(Hardware design source files)
..............................

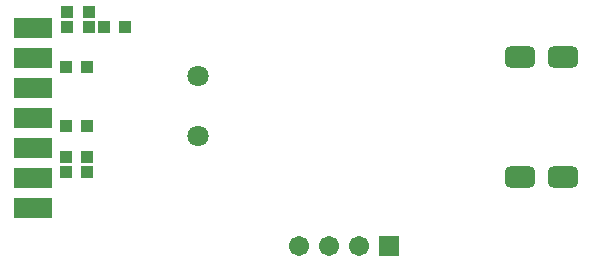
<source format=gbs>
G04 Layer_Color=16711935*
%FSLAX43Y43*%
%MOMM*%
G71*
G01*
G75*
%ADD40R,1.103X1.003*%
%ADD48R,3.203X1.703*%
G04:AMPARAMS|DCode=55|XSize=2.603mm|YSize=1.803mm|CornerRadius=0.502mm|HoleSize=0mm|Usage=FLASHONLY|Rotation=180.000|XOffset=0mm|YOffset=0mm|HoleType=Round|Shape=RoundedRectangle|*
%AMROUNDEDRECTD55*
21,1,2.603,0.800,0,0,180.0*
21,1,1.600,1.803,0,0,180.0*
1,1,1.003,-0.800,0.400*
1,1,1.003,0.800,0.400*
1,1,1.003,0.800,-0.400*
1,1,1.003,-0.800,-0.400*
%
%ADD55ROUNDEDRECTD55*%
%ADD56R,1.703X1.703*%
%ADD57C,1.703*%
%ADD58C,1.803*%
%ADD59C,1.203*%
D40*
X96500Y107500D02*
D03*
X98300D02*
D03*
X96400Y95200D02*
D03*
X98200D02*
D03*
X96400Y97800D02*
D03*
X98200D02*
D03*
X96400Y102800D02*
D03*
X98200D02*
D03*
X96400Y93900D02*
D03*
X98200D02*
D03*
X99600Y106200D02*
D03*
X101400D02*
D03*
X96500D02*
D03*
X98300D02*
D03*
D48*
X93600Y106120D02*
D03*
Y103580D02*
D03*
Y101040D02*
D03*
Y98500D02*
D03*
Y95960D02*
D03*
Y93420D02*
D03*
Y90880D02*
D03*
D55*
X138500Y93500D02*
D03*
Y103700D02*
D03*
X134800D02*
D03*
Y93500D02*
D03*
D56*
X123700Y87700D02*
D03*
D57*
X121160D02*
D03*
X118620D02*
D03*
X116080D02*
D03*
D58*
X107600Y102080D02*
D03*
Y97000D02*
D03*
D59*
X93600Y106120D02*
D03*
Y101040D02*
D03*
Y90880D02*
D03*
M02*

</source>
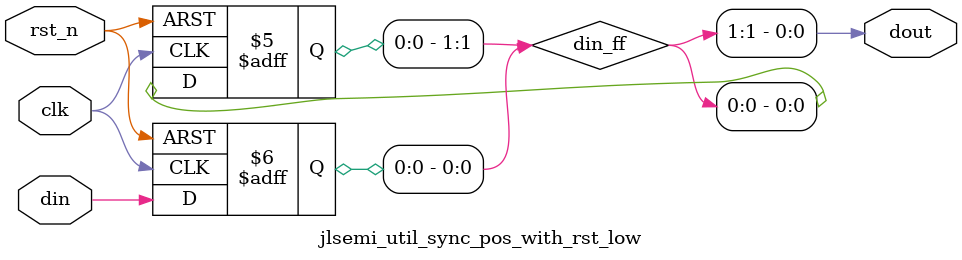
<source format=v>
`timescale 1ns/1ns
module jlsemi_util_sync_pos_with_rst_low
#(
    parameter SYNC_STEP = 2
)(
    input         clk,
    input         rst_n,
    input         din,
    output        dout
);

    `ifdef JL_SYNTHESIS
        `ifdef USE_MBFF_AS_SYNC
            generate
                if (SYNC_STEP == 2) begin
                    jlsemi_cell_mbff2_w_rst_low_cell
                    u_dont_touch_mbff2_w_rst_low
                    (
                    .clk    (clk    ),
                    .rst_n  (rst_n  ),
                    .SI     (1'b0   ),
                    .SE     (1'b0   ),
                    .SO     (       ), //spyglass disable W287b
                    .din    (din    ),
                    .dout   (dout   )
                    );
                end else if (SYNC_STEP == 3) begin
                    jlsemi_cell_mbff3_w_rst_low_cell
                    u_dont_touch_mbff3_w_rst_low
                    (
                    .clk    (clk    ),
                    .rst_n  (rst_n  ),
                    .SI     (1'b0   ),
                    .SE     (1'b0   ),
                    .SO     (       ), //spyglass disable W287b
                    .din    (din    ),
                    .dout   (dout   )
                    );
                end else begin

                end
            endgenerate
        `else
            wire [SYNC_STEP:0] data_temp;
            assign data_temp[0]= din;
            genvar i;
            generate
                for (i=0; i<SYNC_STEP;i=i+1) begin: SYNC_STEP_UNIT
                    jlsemi_util_ff_cell_rst
                    u_dont_touch_sync_ff_cell
                    (
                    .clk    (clk            ),
                    .rst_n  (rst_n          ),
                    .SI     (1'b0           ),
                    .SE     (1'b0           ),
                    .SO     (               ), //spyglass disable W287b
                    .din    (data_temp[i]   ),
                    .dout   (data_temp[i+1] )
                    );
                end
            endgenerate
            assign dout = data_temp[SYNC_STEP];
        `endif
    `else
        reg [SYNC_STEP-1:0] din_ff;

        always @(posedge clk or negedge rst_n) begin
            if(!rst_n) begin
                din_ff[0] <= 1'b0;
            end
            else begin
                din_ff[0] <= din;
            end
        end

        genvar i;
        generate
            for (i=1; i<SYNC_STEP;i=i+1) begin: SYNC_STEP_UNIT
                always @(posedge clk or negedge rst_n) begin
                    if(!rst_n) begin
                        din_ff[i] <= 1'b0;
                    end
                    else begin
                        din_ff[i] <= din_ff[i-1];
                    end
                end
            end
            assign dout = din_ff[SYNC_STEP-1];
        endgenerate
    `endif

endmodule

</source>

..............................

» **Job**: Among the lines above, which contain the word "else"? Copy every one.

» **Output for this exercise**:
                end else if (SYNC_STEP == 3) begin
                end else begin
        `else
    `else
            else begin
                    else begin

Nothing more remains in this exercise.